Eastern Europe Job Seekers Spur Rebound for This Finnish StockBy
Alma Media expands in Slovakia, Poland as home market slows
Publisher’s CEO Telanne eyes more purchases of digital outlets
During a tough year for media stocks, a bet on Eastern Europe is paying off for one Finnish publisher.
Hurt by slowing demand for print advertising in its home market, newspaper company Alma Media Oyj has forged ahead in the online markets of the Czech Republic, Slovakia, Poland and the Baltic countries. While major European media indexes have slumped, Alma Media has gained 36 percent this year.
Chief Executive Officer Kai Telanne has taken a page out of the playbook of larger peers Schibsted ASA and Sanoma Oyj, pushing into classifieds websites including job listings at a time when newspapers and magazines are under pressure. With competition from Facebook Inc., Alphabet Inc.’s Google and Microsoft Corp.’s LinkedIn intensifying, the CEO plans further purchases in Alma Media’s growth regions to safeguard its position.
“Our interest in further investments has grown considerably,” Telanne, 53, said in an interview in Helsinki. Alma Media could use equity and loan financing for any deals, which would allow it to make “sizable moves,” Telanne said. He said the company can also invest about 40 million euros ($48 million) a year from its cash and still pay “good dividends.”
Telanne, who took the helm in 2005, isn’t shy to spend. Alma Media, which traces its roots to the 1840s, made one of its biggest takeovers yet last year by buying rival Finnish publisher Talentum Oyj for about 67 million euros. That deal reduced costs at home, reviving sales and earnings as the company cut jobs and combined functions.
The improvement of its domestic operations is allowing Alma Media to continue with an eastern Europe expansion started in the early 2010s. The basis of its business in the market is services such as jobs.cz and prace.cz in the Czech Republic, and profesia.sk in Slovakia, acquired in 2012.
“We saw that the growth of the Nokia-driven Finnish market has its limits,” Telanne said, referring to the technology giant which shed tens of thousands of jobs after being overtaken by Apple Inc. and Google Inc. in the smartphone market.
Alma Media says it now has 70 percent to 90 percent market share in recruitment services in the Czech Republic and Slovakia and about half of the market in the Baltic countries, which are Estonia, Latvia and Lithuania.
Yet with competition from networking and recruitment companies like LinkedIn and Indeed accelerating, Alma Media is eyeing for more assets.
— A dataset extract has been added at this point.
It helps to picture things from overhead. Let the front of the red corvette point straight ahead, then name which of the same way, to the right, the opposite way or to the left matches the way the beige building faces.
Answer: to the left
The company is seeking acquisitions in its current geographies or “a bit beyond” and isn’t likely to go to bigger European markets like Germany or France, as the large investments required for such an expansion could prove too risky.
Even though its roots are in newspapers and magazines read by generations of Finns, the company sees its future growth beyond publishing, on the web.
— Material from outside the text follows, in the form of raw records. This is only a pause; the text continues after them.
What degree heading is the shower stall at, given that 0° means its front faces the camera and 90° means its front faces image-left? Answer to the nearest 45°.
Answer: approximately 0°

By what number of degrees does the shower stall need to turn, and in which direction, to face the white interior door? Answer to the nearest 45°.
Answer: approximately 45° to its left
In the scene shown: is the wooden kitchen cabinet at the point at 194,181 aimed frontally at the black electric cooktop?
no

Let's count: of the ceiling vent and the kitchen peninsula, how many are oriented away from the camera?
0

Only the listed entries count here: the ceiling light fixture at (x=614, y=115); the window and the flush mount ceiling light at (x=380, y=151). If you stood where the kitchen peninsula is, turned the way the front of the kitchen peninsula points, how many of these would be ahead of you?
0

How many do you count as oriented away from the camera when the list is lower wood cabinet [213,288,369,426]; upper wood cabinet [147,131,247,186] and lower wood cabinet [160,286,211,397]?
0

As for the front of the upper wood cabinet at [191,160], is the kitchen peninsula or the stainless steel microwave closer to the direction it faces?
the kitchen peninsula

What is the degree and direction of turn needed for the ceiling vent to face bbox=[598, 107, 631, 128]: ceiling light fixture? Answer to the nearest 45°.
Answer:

“Primarily we are seeking digital services companies,” Telanne said. “The proportion of journalistic media in our business will continue to shrink.”
Of four analysts covering the company, two recommend buying, one says hold and one recommends selling the stock, according to data compiled by Bloomberg. Kimmo Stenvall, an analyst at Finnish bank OP, cut his rating to reduce in July, saying the share price had risen to a “challenging level.”
“The situation now is as good as it gets -- the economy is booming, the market is good and the profitability is very high in the recruitment business,” Stenvall said by phone.
Telanne is confident of the company’s prospects. While the stock is near its highest level since 2011, it’s still down more than 40 percent from a pre-financial crisis peak in 2007.
“It looks like investors have understood what’s happening with the company and where it is heading,” Telanne said.